◆ **Exercise instructions**
Please print the INOI1502 editorial below word for word, from its title through the final sentence.

◆ **Source document**
=======
INOI1502 - Editorial

ajit123q · August 29, 2020, 3:57pm

PROBLEM LINK:

Practice

Editorialist: Ajit Sharma Kasturi

DIFFICULTY:

EASY

PREREQUISITES:

Greatest Common Divisor (gcd) , Modular-Arithmetic, Dynamic-Programming (dp) , Sieve of Eratosthenes

PROBLEM:

Given a positive integer N and a number M, we need to find the number of strings of length N which are not periodic.

A string is any non-empty sequence of 0s and 1s. A string S is not periodic if there exists a string W such that S=WWW...(x\ times) i.e S = W^x for some x >= 2.

QUICK EXPLANATION:

The total number of strings of length i is 2^i.
In order to find the number of non-periodic strings of length i , we can subtract from 2^i the number of periodic strings of length i.
For every periodic string S, there always exists a string W such that S=W^x for an integer x>=2. So let’s focus on W which makes the string S.
In order to find the number of periodic strings of length i, for every j<i, we need to count how many non-periodic strings of length j exist which can make a string of length i and add them to the count of periodic strings of length i. (We are not adding periodic strings of length j as the strings of length i made by them would have been already considered by the non-periodic strings which make those periodic strings of length j).
This suggests a dp solution where dp[i] denotes the number of non-periodic strings of length i. We have dp[i]=2^i-number\_of\_periodic\_strings\_of\_length\_i. There are N states in this dp. We can precalculate 2^i(modulo \ M) for every i from 1 to N and store those values in an array.
=======
◆ **Extracted information**
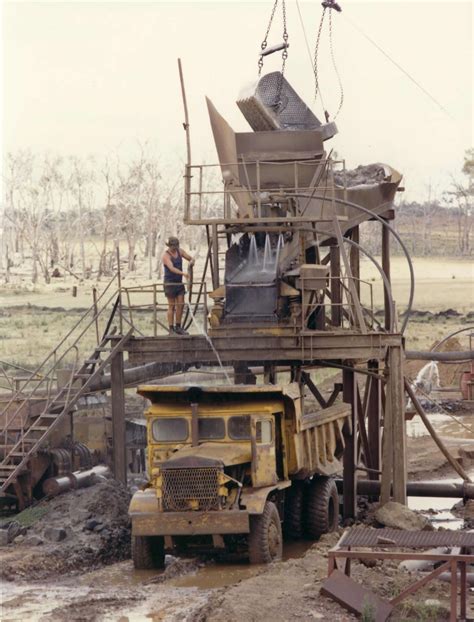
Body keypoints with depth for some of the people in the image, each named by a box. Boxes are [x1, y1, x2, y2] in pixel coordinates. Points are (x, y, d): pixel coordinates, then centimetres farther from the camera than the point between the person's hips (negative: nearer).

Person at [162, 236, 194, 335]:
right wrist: (183, 273, -44)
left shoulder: (179, 251, 4)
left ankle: (178, 328, 15)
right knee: (171, 306, -3)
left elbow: (191, 259, 9)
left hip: (179, 283, 6)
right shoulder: (166, 255, -16)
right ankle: (171, 330, 3)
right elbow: (171, 268, -30)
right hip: (170, 283, -6)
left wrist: (191, 261, -17)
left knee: (181, 305, 5)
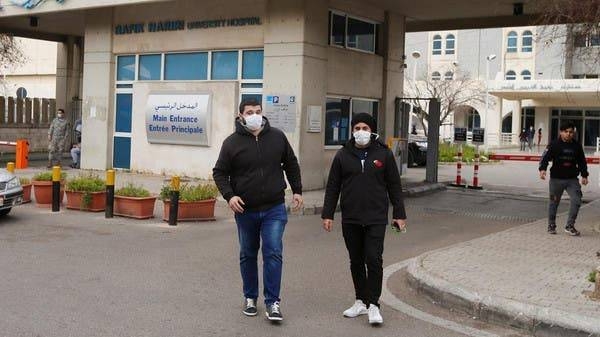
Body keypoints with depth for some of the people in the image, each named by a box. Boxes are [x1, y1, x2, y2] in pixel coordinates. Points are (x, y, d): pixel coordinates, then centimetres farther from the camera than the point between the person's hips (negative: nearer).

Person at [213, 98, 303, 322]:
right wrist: (229, 195, -13)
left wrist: (297, 190, 10)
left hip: (274, 209, 0)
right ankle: (250, 298, 28)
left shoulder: (277, 137, 2)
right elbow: (219, 173, 1)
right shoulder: (232, 143, -4)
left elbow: (291, 164, 14)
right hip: (245, 210, 0)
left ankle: (272, 302, 1)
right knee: (248, 255, 13)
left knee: (274, 253, -7)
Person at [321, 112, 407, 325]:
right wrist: (327, 214, 2)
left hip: (376, 218, -2)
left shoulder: (384, 154, 1)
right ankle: (361, 302, 22)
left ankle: (373, 305, 1)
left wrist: (399, 214, 2)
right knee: (356, 262, 10)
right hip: (350, 219, 2)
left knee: (374, 260, -9)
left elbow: (394, 186, 4)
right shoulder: (343, 155, 5)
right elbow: (332, 187, 6)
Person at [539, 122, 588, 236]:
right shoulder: (554, 145, -4)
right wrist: (542, 169, -29)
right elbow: (545, 157, -13)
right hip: (556, 179, -3)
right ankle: (551, 225, 23)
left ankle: (570, 225, 2)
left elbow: (582, 162, 16)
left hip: (572, 179, 3)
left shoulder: (577, 146, 7)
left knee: (576, 201, -9)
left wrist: (584, 175, 12)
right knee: (554, 202, 8)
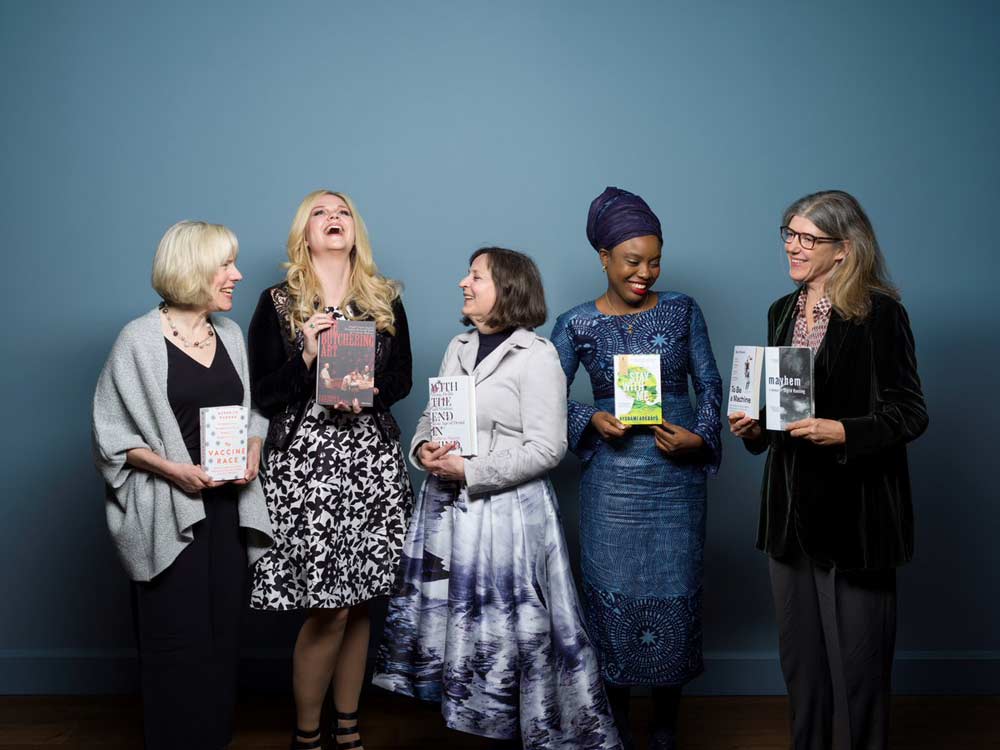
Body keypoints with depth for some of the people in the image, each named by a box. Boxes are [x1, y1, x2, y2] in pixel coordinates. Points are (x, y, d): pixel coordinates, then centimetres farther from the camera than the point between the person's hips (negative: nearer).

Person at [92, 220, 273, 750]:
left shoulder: (230, 334, 10)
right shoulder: (140, 339, -7)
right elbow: (112, 433, -6)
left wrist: (253, 451, -3)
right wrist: (172, 469, -18)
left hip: (228, 507, 5)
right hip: (169, 513, -5)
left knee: (222, 632, 9)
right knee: (179, 639, -1)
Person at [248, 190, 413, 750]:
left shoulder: (385, 300, 11)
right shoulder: (278, 303, 2)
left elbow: (404, 378, 9)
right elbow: (264, 395, -2)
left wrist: (369, 391, -10)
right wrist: (308, 355, -16)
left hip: (373, 461, 3)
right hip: (306, 462, -3)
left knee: (360, 599, 7)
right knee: (330, 609, -6)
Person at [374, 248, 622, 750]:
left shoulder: (537, 357, -8)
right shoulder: (458, 348, 13)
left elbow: (545, 449, -14)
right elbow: (430, 417, 18)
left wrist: (470, 472, -18)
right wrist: (423, 449, -5)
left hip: (507, 512, -7)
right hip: (447, 509, 7)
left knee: (508, 629, -2)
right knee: (450, 621, 10)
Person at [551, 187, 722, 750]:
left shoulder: (682, 310, 3)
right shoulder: (577, 325, 0)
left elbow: (710, 383, 7)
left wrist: (700, 436, -9)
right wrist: (594, 420, -11)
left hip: (678, 472, 1)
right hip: (613, 476, -1)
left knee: (675, 592, 5)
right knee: (614, 591, 4)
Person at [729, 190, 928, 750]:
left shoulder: (880, 314, -10)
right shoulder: (783, 312, 10)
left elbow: (910, 414, -11)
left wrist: (843, 432, -24)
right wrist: (756, 427, 1)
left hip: (854, 509, -6)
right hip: (794, 510, 6)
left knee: (857, 656, 4)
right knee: (801, 654, 15)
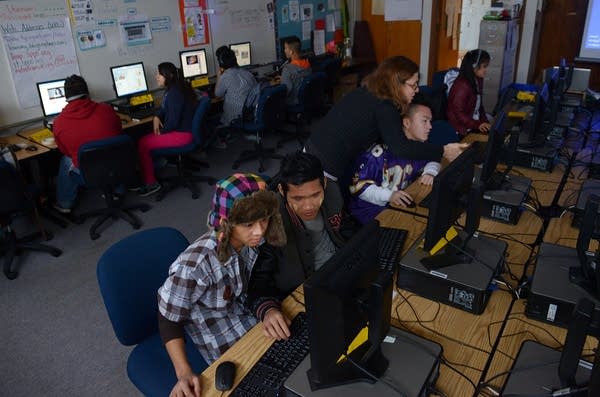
=======
◆ **The completed task**
INOI1502 - Editorial

ajit123q · August 29, 2020, 3:57pm

PROBLEM LINK:

Practice

Editorialist: Ajit Sharma Kasturi

DIFFICULTY:

EASY

PREREQUISITES:

Greatest Common Divisor (gcd) , Modular-Arithmetic, Dynamic-Programming (dp) , Sieve of Eratosthenes

PROBLEM:

Given a positive integer N and a number M, we need to find the number of strings of length N which are not periodic.

A string is any non-empty sequence of 0s and 1s. A string S is not periodic if there exists a string W such that S=WWW...(x\ times) i.e S = W^x for some x >= 2.

QUICK EXPLANATION:

The total number of strings of length i is 2^i.
In order to find the number of non-periodic strings of length i , we can subtract from 2^i the number of periodic strings of length i.
For every periodic string S, there always exists a string W such that S=W^x for an integer x>=2. So let’s focus on W which makes the string S.
In order to find the number of periodic strings of length i, for every j<i, we need to count how many non-periodic strings of length j exist which can make a string of length i and add them to the count of periodic strings of length i. (We are not adding periodic strings of length j as the strings of length i made by them would have been already considered by the non-periodic strings which make those periodic strings of length j).
This suggests a dp solution where dp[i] denotes the number of non-periodic strings of length i. We have dp[i]=2^i-number\_of\_periodic\_strings\_of\_length\_i. There are N states in this dp. We can precalculate 2^i(modulo \ M) for every i from 1 to N and store those values in an array.